Q4_K_M is 13.07 GB on disk and Q4_K_S is 12.14 GB (city96 file table) — both exceed the ~11 GB usable on a 12 GB card once the VAE and activations are added. These are the 16 GB-card quants. Use Q3_K_M (9.68 GB) or Q3_K_S (8.95 GB) as described above.

OOM during the text-encode stage

The FP8-scaled Qwen2.5-VL-7B text encoder is 9.38 GB (Comfy-Org file listing). On a 12 GB card driving a desktop, the brief text-encode stage can spike close to the usable ceiling. Switch to a GGUF text encoder via ComfyUI-GGUF's CLIPLoader (gguf) node (step 5) — the 4.68 GB Qwen2.5-VL-7B-Instruct-Q4_K_M.gguf cuts the encoder footprint roughly in half.

"transformer dispatched to CPU" / ~20 minutes per image (Ampere-specific — not a 5070 failure)

Reported on the canonical repo at QwenLM/Qwen-Image#260 by a community user (no maintainer response as of 2026-06-05) running on an RTX 3090 and seeing repeated transformer-to-CPU offload messages. That is an Ampere (sm_86) failure mode — the diffusers BF16/FP8 path falls back to CPU offload because Ampere has no native FP8 tensor cores and the full BF16 weights don't fit 24 GB. It does not fire on the 5070's Blackwell sm_120, and in any case this recipe runs the GGUF path (Q3_K_M, 9.68 GB) entirely on-GPU with no per-step CPU swap. If you see this message on a 5070, you are almost certainly running the diffusers BF16 path instead of the ComfyUI-GGUF workflow above.

Model fails at the first inference call on a fresh install

The RTX 5070 needs the cu128 PyTorch wheel for sm_120 kernels.

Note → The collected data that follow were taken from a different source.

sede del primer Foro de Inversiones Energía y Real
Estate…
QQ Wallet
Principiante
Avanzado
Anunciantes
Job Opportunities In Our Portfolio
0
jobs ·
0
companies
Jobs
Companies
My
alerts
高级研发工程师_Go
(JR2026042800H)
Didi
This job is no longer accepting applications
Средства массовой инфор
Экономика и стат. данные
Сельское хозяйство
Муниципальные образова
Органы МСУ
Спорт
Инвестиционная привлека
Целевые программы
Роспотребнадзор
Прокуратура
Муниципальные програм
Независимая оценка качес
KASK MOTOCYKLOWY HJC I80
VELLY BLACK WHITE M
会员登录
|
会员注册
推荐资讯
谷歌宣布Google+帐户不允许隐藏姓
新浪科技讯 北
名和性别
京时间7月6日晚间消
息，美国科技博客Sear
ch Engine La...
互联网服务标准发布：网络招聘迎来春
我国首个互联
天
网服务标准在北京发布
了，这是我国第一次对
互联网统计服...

If you installed an older cu121/cu124 wheel, reinstall per step 1: pip install torch torchvision --index-url https://download.pytorch.org/whl/cu128. This is a Blackwell-class requirement shared with the other RTX 50-series cards (5060 Ti, 5070 Ti, 5080, 5090).

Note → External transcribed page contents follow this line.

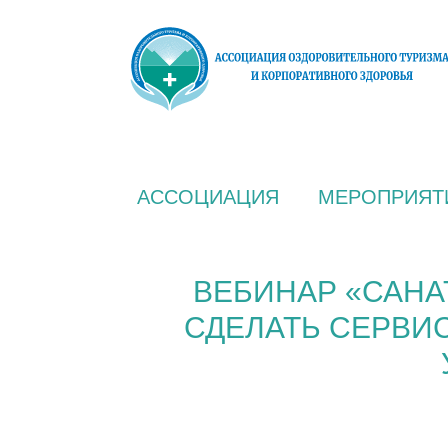
АССОЦИАЦИЯ
МЕРОПРИЯТ
ВЕБИНАР «САНА
СДЕЛАТЬ СЕРВИ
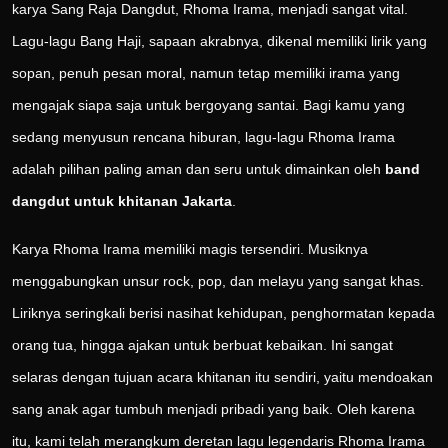
karya Sang Raja Dangdut, Rhoma Irama, menjadi sangat vital.
Lagu-lagu Bang Haji, sapaan akrabnya, dikenal memiliki lirik yang
sopan, penuh pesan moral, namun tetap memiliki irama yang
mengajak siapa saja untuk bergoyang santai. Bagi kamu yang
sedang menyusun rencana hiburan, lagu-lagu Rhoma Irama
adalah pilihan paling aman dan seru untuk dimainkan oleh
band
dangdut untuk khitanan Jakarta
.
Karya Rhoma Irama memiliki magis tersendiri. Musiknya
menggabungkan unsur rock, pop, dan melayu yang sangat khas.
Liriknya seringkali berisi nasihat kehidupan, penghormatan kepada
orang tua, hingga ajakan untuk berbuat kebaikan. Ini sangat
selaras dengan tujuan acara khitanan itu sendiri, yaitu mendoakan
sang anak agar tumbuh menjadi pribadi yang baik. Oleh karena
itu, kami telah merangkum deretan lagu legendaris Rhoma Irama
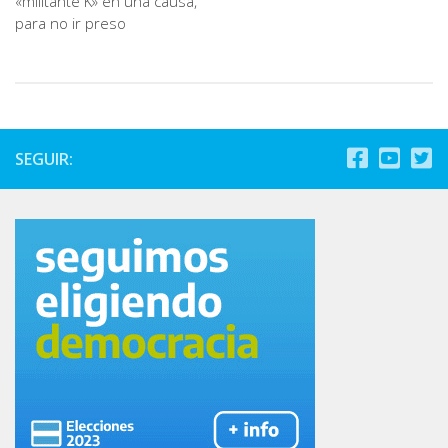
«militante K» en una causa,
para no ir preso
SEGUIR:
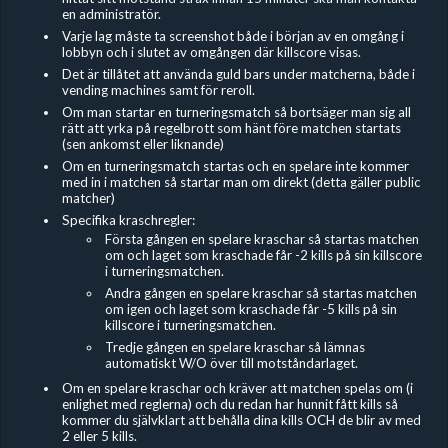
en administratör.
Varje lag måste ta screenshot både i början av en omgång i
lobbyn och i slutet av omgången där killscore visas.
Det är tillåtet att använda guld bars under matcherna, både i
vending machines samt för reroll.
Om man startar en turneringsmatch så bortsäger man sig all
rätt att yrka på regelbrott som hänt före matchen startats
(sen ankomst eller liknande)
Om en turneringsmatch startas och en spelare inte kommer
med in i matchen så startar man om direkt (detta gäller public
matcher)
Specifika kraschregler:
Första gången en spelare kraschar så startas matchen
om och laget som kraschade får -2 kills på sin killscore
i turneringsmatchen.
Andra gången en spelare kraschar så startas matchen
om igen och laget som kraschade får -5 kills på sin
killscore i turneringsmatchen.
Tredje gången en spelare kraschar så lämnas
automatiskt W/O över till motståndarlaget.
Om en spelare kraschar och kräver att matchen spelas om (i
enlighet med reglerna) och du redan har hunnit fått kills så
kommer du självklart att behålla dina kills OCH de blir av med
2 eller 5 kills.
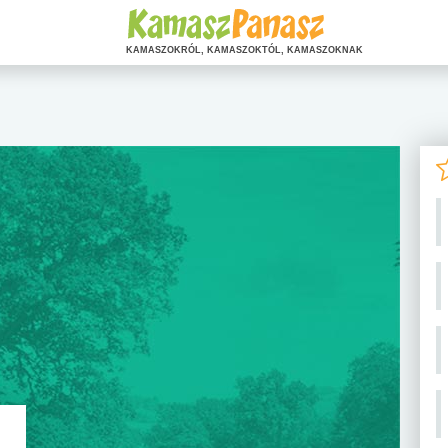
KAMASZOKRÓL, KAMASZOKTÓL, KAMASZOKNAK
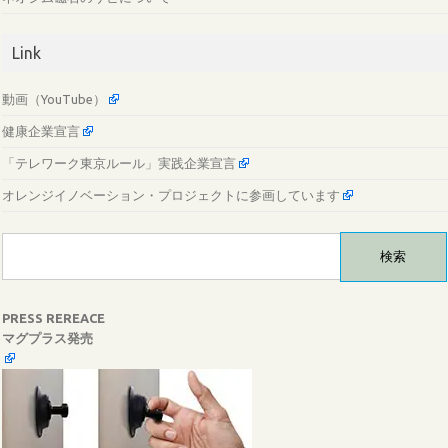
Link
動画（YouTube）
健康企業宣言
「テレワーク東京ルール」実践企業宣言
オレンジイノベーション・プロジェクトに参画しています
検
索:
PRESS REREACE
マグプラス発売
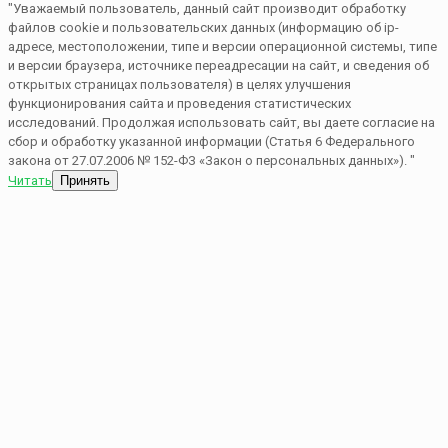
"Уважаемый пользователь, данный сайт производит обработку
файлов cookie и пользовательских данных (информацию об ip-
адресе, местоположении, типе и версии операционной системы, типе
и версии браузера, источнике переадресации на сайт, и сведения об
открытых страницах пользователя) в целях улучшения
функционирования сайта и проведения статистических
исследований. Продолжая использовать сайт, вы даете согласие на
сбор и обработку указанной информации (Статья 6 Федерального
закона от 27.07.2006 № 152-ФЗ «Закон о персональных данных»). "
Читать
Принять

Unet Loader (GGUF) node missing

You skipped step 2. Install ComfyUI-GGUF — the native ComfyUI loader cannot read .gguf files. The node lives under the bootleg category in the node browser.

Generation produces a black image

Reported across city96/Qwen-Image-gguf discussions. The most common cause is a mismatched or missing text encoder — double-check qwen_2.5_vl_7b_fp8_scaled.safetensors (or your GGUF substitute from step 5) is present in ComfyUI/models/text_encoders/.